* [Exercise description]
List every line of the material below that contains the string "right". Matching is case-sensitive.

* [Provided information]
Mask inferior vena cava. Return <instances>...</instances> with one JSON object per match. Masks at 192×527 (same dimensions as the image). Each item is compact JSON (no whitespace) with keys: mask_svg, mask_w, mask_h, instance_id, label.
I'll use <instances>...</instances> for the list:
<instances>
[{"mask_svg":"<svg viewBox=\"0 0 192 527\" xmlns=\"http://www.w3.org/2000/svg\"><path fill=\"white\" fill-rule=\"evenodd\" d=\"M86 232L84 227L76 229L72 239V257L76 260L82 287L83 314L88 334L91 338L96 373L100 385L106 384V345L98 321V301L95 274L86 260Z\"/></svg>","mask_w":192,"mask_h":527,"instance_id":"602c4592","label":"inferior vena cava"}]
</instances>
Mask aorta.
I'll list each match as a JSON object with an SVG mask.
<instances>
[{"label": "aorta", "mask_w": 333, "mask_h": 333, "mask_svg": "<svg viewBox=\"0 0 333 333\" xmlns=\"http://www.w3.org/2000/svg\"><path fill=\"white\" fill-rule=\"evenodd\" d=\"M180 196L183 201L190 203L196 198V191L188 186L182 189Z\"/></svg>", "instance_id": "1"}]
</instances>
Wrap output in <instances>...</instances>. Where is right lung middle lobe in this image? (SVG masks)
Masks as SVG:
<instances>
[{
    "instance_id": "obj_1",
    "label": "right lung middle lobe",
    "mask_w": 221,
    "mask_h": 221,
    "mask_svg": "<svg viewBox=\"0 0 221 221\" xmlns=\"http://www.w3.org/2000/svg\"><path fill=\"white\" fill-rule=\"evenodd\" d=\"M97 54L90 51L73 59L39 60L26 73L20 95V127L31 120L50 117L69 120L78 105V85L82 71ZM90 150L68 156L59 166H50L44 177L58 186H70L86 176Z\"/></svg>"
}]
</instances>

* [Answer to this exercise]
Wrap output in <instances>...</instances>. Where is right lung middle lobe in this image? (SVG masks)
    "label": "right lung middle lobe",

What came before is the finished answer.